In the US, Joe Nacchio of Qwest, Bernie Ebbers of WorldCom, Kenneth Lay and Jeffrey Skilling of Enron and lifestyle purveyor Martha Stewart have been among the high-profile corporate figures convicted on insider trading or fraud charges. In India, however, progress has been slow or tardy in law enforcers going after big names while investigat­ing corporate wrongdoing­s. That, however, seems to be changing.

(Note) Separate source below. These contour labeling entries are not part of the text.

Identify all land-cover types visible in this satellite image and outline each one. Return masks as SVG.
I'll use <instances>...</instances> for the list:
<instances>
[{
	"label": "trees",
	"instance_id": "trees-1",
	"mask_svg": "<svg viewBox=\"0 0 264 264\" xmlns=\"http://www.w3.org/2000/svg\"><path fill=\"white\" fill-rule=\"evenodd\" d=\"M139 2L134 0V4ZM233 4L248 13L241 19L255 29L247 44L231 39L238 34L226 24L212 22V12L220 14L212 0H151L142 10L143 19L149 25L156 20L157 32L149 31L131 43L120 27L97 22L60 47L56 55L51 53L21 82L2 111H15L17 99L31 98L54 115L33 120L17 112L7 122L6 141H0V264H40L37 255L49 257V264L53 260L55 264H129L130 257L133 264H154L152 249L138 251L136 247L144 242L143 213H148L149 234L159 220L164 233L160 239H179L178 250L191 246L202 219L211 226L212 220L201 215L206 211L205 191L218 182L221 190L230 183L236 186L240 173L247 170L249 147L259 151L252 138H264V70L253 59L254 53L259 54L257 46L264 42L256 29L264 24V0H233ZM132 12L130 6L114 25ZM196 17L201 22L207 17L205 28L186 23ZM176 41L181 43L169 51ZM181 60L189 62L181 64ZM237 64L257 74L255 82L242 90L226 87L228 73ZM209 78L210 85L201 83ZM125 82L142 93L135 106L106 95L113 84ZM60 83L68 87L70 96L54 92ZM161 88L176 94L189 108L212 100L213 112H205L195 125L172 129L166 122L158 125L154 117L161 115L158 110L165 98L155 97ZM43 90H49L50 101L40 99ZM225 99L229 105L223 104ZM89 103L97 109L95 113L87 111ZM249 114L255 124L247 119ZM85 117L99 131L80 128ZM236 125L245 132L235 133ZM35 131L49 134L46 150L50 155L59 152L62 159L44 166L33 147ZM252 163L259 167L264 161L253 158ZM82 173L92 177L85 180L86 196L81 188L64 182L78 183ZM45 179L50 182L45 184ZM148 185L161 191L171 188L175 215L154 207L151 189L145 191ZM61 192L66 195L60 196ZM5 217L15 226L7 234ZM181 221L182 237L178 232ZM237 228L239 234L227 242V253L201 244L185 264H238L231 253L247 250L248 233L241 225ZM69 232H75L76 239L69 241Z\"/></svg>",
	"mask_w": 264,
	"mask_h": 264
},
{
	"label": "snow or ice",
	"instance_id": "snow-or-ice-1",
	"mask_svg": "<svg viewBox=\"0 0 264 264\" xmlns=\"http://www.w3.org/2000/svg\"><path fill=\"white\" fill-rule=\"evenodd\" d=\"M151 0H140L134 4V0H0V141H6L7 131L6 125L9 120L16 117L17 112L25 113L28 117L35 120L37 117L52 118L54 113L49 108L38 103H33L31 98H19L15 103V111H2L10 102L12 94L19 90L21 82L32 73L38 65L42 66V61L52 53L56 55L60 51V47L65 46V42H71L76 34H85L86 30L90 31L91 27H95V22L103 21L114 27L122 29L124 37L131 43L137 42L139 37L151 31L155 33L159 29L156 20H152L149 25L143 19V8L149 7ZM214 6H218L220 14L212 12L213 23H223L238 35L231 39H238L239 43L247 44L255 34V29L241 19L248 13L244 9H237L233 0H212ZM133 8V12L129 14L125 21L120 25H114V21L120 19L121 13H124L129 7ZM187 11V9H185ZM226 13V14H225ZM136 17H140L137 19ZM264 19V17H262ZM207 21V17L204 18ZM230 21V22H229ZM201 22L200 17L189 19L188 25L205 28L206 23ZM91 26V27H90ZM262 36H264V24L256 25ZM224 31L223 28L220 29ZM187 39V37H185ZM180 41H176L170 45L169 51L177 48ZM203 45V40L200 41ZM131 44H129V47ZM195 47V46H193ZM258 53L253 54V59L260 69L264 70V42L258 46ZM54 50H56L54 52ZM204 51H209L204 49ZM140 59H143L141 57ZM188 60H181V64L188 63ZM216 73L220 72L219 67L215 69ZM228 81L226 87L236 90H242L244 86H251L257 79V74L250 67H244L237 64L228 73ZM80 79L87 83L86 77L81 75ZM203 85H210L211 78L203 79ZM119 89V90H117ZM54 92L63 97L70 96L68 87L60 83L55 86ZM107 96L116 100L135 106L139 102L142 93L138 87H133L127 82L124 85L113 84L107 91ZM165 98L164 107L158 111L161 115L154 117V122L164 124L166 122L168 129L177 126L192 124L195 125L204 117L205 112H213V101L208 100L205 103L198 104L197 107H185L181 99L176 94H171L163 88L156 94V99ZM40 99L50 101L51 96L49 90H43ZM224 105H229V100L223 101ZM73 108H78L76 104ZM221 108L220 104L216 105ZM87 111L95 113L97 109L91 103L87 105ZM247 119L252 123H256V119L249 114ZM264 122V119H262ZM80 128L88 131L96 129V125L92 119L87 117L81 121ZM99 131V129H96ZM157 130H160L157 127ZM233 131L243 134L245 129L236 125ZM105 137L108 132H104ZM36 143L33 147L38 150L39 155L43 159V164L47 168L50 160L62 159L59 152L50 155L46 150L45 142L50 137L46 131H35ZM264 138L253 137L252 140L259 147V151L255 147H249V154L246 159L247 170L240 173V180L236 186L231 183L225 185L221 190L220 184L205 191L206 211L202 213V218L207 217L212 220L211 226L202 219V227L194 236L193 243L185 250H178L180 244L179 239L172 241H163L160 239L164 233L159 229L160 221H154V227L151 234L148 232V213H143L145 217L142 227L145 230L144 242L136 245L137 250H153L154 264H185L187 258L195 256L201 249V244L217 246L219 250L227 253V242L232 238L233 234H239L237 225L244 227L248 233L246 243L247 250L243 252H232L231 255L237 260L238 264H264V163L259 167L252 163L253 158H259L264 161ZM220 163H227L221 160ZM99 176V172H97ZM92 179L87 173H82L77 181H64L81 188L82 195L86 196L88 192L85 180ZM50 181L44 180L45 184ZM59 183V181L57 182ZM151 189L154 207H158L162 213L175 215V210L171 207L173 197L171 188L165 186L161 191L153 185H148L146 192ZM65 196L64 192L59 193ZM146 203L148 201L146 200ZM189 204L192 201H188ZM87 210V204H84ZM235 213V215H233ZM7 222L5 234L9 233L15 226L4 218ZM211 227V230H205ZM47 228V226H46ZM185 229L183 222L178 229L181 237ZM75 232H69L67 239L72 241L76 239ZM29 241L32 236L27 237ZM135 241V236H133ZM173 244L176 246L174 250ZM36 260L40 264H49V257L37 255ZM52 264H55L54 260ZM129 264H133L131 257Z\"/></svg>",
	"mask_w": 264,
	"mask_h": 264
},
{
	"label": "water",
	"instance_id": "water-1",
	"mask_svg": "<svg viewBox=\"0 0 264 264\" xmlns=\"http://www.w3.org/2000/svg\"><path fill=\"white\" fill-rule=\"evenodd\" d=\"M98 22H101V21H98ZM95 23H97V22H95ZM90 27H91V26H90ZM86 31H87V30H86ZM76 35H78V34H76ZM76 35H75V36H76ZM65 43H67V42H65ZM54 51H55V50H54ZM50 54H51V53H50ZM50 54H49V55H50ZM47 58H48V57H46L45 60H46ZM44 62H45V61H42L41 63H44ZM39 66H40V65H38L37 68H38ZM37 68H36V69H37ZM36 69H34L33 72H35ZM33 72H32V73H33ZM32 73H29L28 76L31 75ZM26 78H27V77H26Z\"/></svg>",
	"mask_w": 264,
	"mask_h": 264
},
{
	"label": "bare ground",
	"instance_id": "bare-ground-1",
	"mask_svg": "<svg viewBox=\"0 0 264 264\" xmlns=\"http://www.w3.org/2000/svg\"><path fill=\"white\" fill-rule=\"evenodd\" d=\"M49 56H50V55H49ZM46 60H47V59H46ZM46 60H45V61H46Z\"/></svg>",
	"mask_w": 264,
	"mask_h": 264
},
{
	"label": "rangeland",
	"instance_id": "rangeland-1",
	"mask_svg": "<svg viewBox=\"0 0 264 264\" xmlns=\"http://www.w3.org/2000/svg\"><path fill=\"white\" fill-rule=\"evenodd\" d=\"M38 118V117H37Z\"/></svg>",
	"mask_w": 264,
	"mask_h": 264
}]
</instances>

Last week, market regulator Sebi banned those declared as wilful defaulters by banks from accessing the capital market while the Serious Fraud Investigat­ion Office (SFIO), set up more than a decade ago as a multi-disciplina­ry forensic agency to crack down on white-collar frauds, probed companies that lent money to Vijay Mallya’s defunct Kingfisher Airlines in its loan default case.

The public outcry in Mallya’s case is a pointer to the increasing democratis­ation of India’s corporate culture and the social and political pressures ministers and officials will face if they are perceived as being lenient towards the high and mighty. Officials in the CBI, SFIO, SEBI and RBI should wake up to the ever-increasing calls for public accountabi­lity. On the other side, independen­t directors and boards in public companies have to discharge responsibi­lities on the other side to ensure there are no knocks on their doors from crime-busters.